» Goal of the exercise
When you find the line with "From /etc/*release* /etc/*version*" among the records below, reproduce it and each line after it exactly, ending with the line with "x86_64 x86_64 x86_64 GNU/Linux".

__________

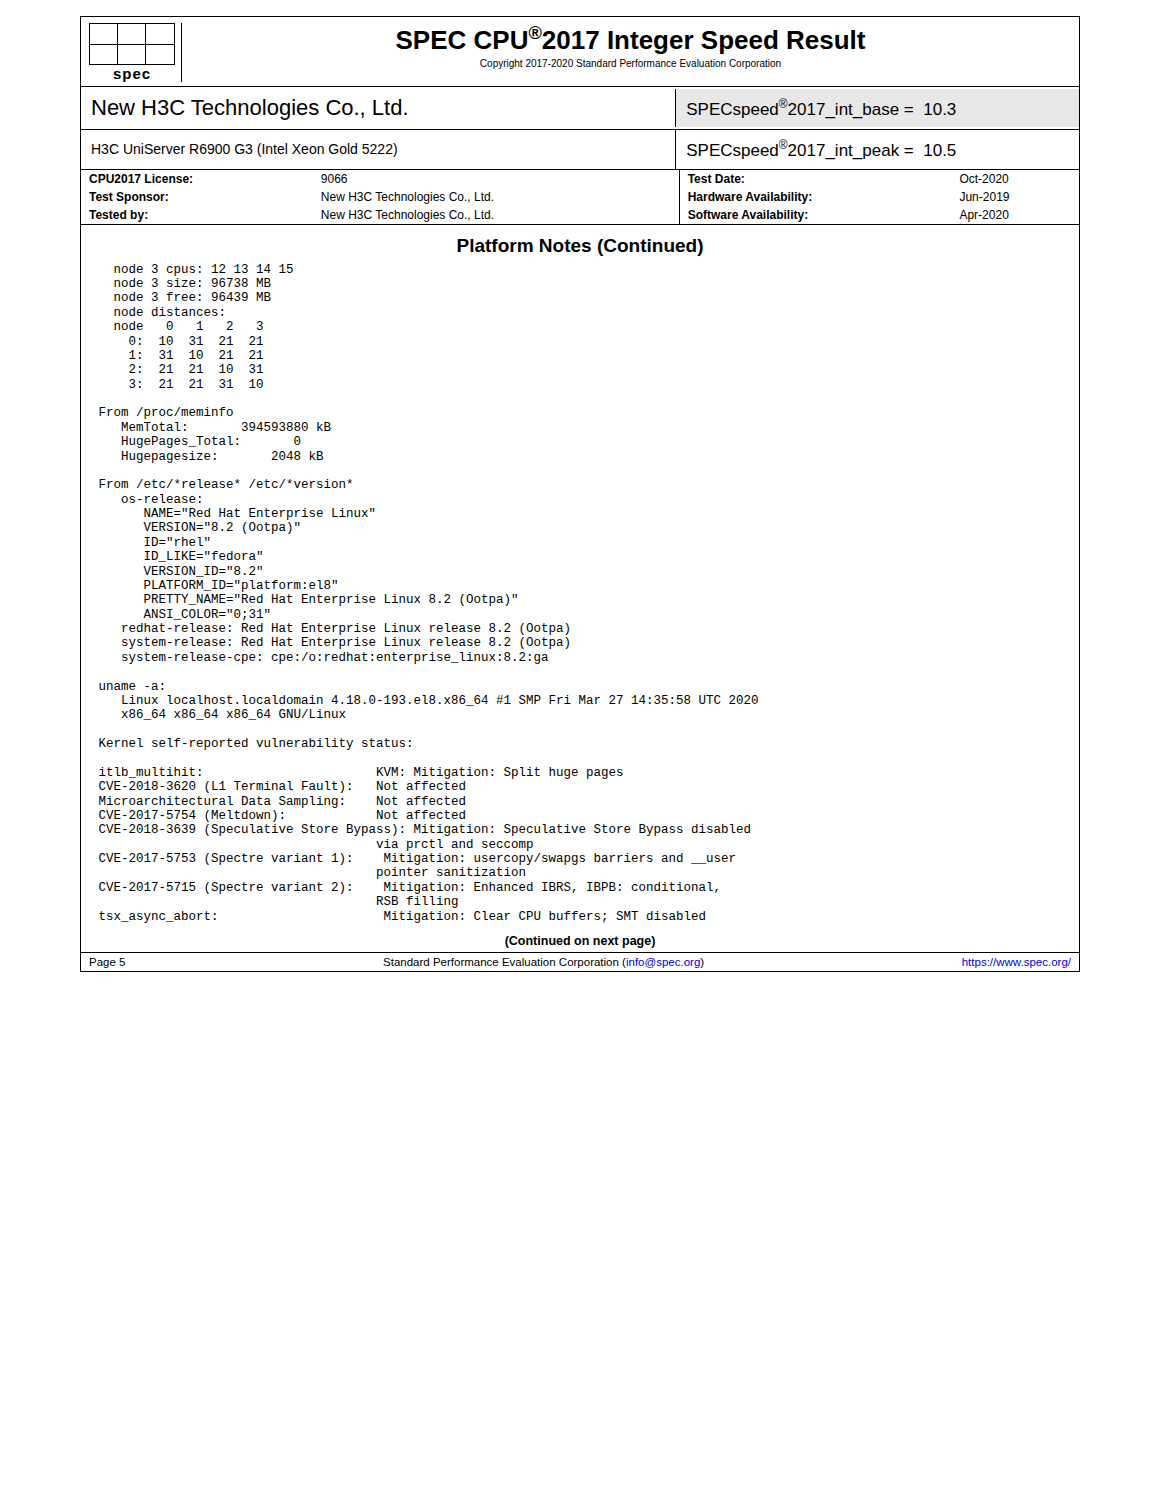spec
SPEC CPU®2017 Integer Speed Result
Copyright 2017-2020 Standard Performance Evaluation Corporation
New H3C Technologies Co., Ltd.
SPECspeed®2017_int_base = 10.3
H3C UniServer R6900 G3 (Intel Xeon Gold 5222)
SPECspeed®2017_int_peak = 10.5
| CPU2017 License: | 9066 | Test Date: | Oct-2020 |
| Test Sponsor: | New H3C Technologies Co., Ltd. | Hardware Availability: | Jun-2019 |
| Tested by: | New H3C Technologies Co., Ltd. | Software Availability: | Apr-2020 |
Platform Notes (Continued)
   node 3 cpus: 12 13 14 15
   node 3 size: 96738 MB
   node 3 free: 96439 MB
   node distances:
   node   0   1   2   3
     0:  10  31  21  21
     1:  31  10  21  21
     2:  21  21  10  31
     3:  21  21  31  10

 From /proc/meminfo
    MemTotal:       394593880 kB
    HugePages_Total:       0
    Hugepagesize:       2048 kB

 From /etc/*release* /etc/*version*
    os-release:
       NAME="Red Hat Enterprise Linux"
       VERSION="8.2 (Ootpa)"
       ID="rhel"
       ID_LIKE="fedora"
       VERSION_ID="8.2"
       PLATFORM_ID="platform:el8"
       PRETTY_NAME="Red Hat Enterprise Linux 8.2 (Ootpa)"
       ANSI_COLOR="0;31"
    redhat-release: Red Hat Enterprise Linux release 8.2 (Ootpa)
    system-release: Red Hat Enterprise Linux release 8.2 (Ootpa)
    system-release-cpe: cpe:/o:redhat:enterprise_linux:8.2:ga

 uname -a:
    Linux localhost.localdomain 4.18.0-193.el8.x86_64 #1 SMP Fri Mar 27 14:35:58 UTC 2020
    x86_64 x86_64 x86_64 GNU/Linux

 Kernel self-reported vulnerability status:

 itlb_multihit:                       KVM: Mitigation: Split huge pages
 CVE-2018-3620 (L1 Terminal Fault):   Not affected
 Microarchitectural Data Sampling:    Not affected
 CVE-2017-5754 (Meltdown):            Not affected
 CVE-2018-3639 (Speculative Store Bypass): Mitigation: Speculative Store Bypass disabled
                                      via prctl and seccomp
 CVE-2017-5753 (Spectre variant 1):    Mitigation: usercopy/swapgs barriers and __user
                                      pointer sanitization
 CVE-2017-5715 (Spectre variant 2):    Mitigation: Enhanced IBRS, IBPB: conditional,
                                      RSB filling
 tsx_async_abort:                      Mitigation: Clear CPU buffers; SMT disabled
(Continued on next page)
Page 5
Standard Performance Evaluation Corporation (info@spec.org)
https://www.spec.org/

__________

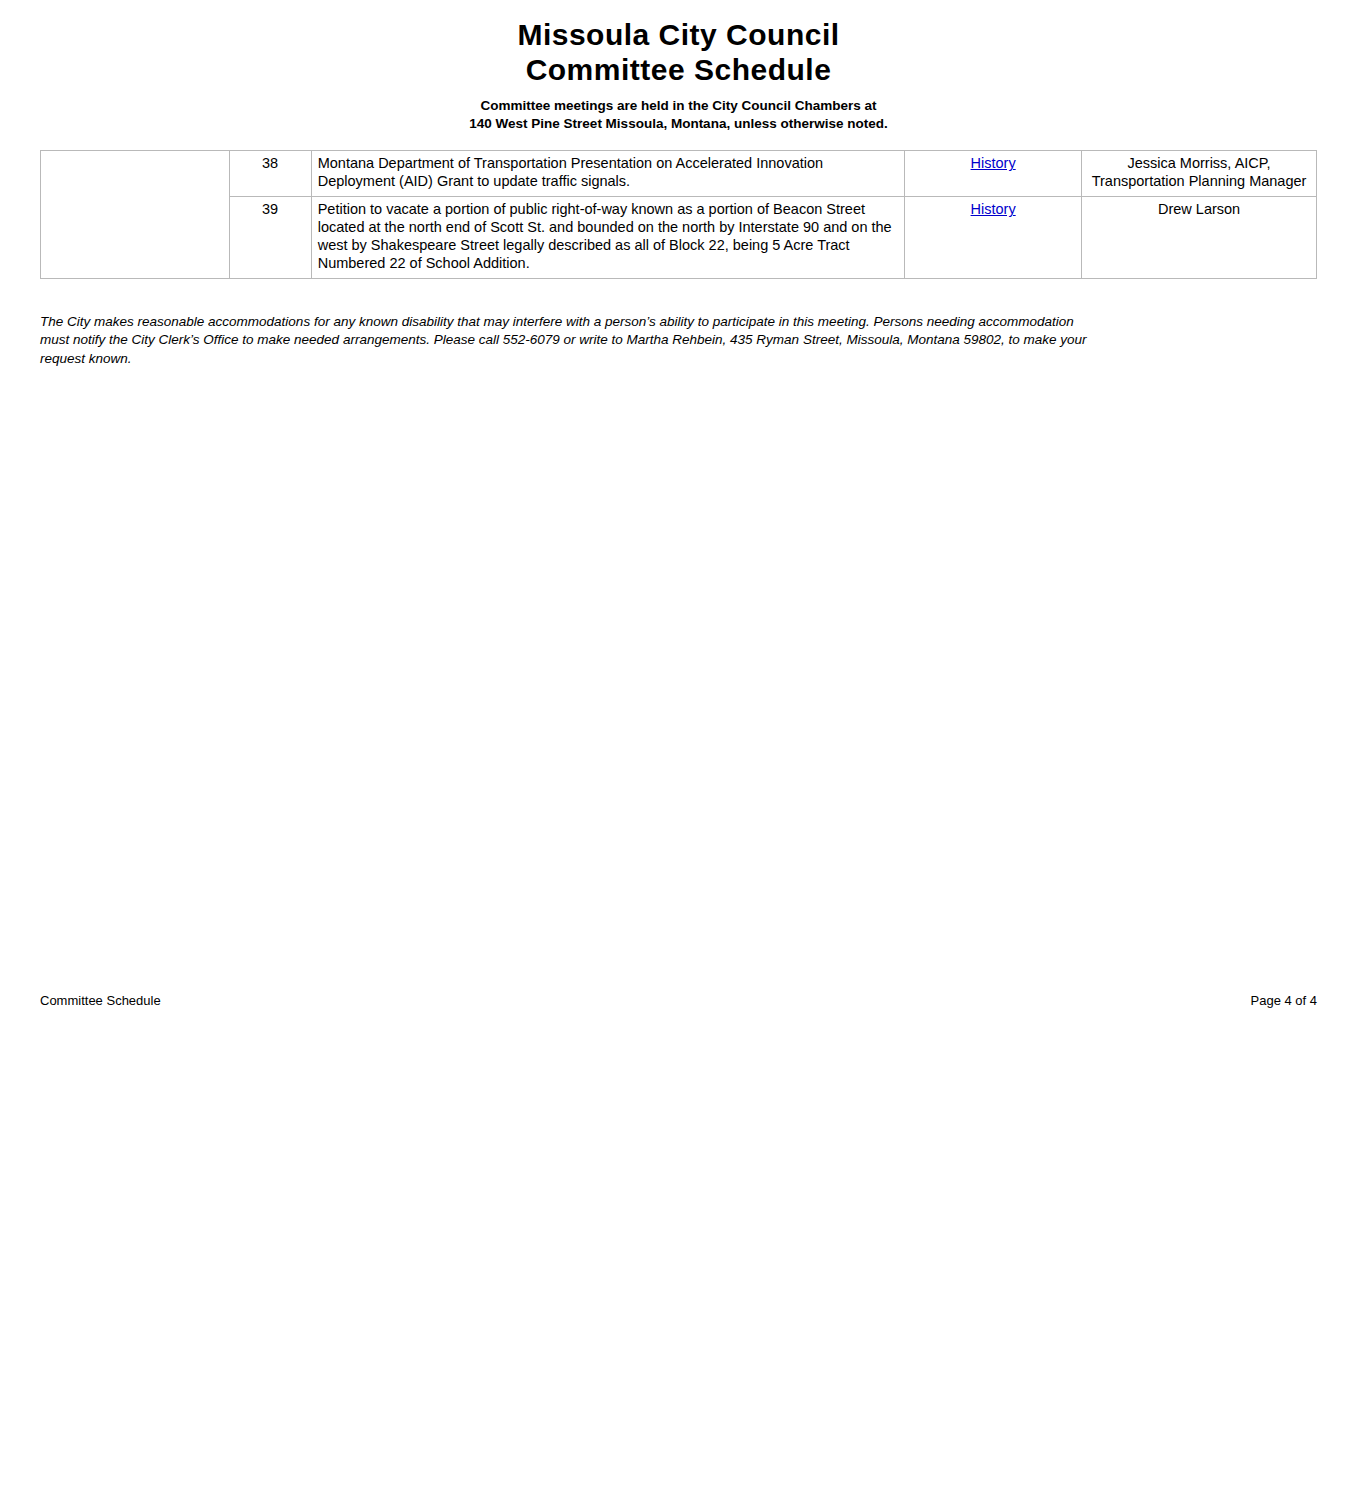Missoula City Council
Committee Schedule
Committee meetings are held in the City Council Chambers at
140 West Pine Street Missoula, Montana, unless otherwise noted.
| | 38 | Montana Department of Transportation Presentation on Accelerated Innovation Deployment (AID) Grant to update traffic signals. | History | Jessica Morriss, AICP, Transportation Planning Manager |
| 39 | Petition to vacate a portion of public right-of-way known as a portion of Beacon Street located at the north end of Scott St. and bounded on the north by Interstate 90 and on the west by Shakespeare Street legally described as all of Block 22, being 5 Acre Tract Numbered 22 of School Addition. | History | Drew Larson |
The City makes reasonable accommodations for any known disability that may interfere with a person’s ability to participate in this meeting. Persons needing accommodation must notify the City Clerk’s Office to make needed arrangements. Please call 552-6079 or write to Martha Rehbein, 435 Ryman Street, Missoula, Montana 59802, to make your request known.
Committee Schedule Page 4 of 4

__________

» Result of the task
 From /etc/*release* /etc/*version*
    os-release:
       NAME="Red Hat Enterprise Linux"
       VERSION="8.2 (Ootpa)"
       ID="rhel"
       ID_LIKE="fedora"
       VERSION_ID="8.2"
       PLATFORM_ID="platform:el8"
       PRETTY_NAME="Red Hat Enterprise Linux 8.2 (Ootpa)"
       ANSI_COLOR="0;31"
    redhat-release: Red Hat Enterprise Linux release 8.2 (Ootpa)
    system-release: Red Hat Enterprise Linux release 8.2 (Ootpa)
    system-release-cpe: cpe:/o:redhat:enterprise_linux:8.2:ga

 uname -a:
    Linux localhost.localdomain 4.18.0-193.el8.x86_64 #1 SMP Fri Mar 27 14:35:58 UTC 2020
    x86_64 x86_64 x86_64 GNU/Linux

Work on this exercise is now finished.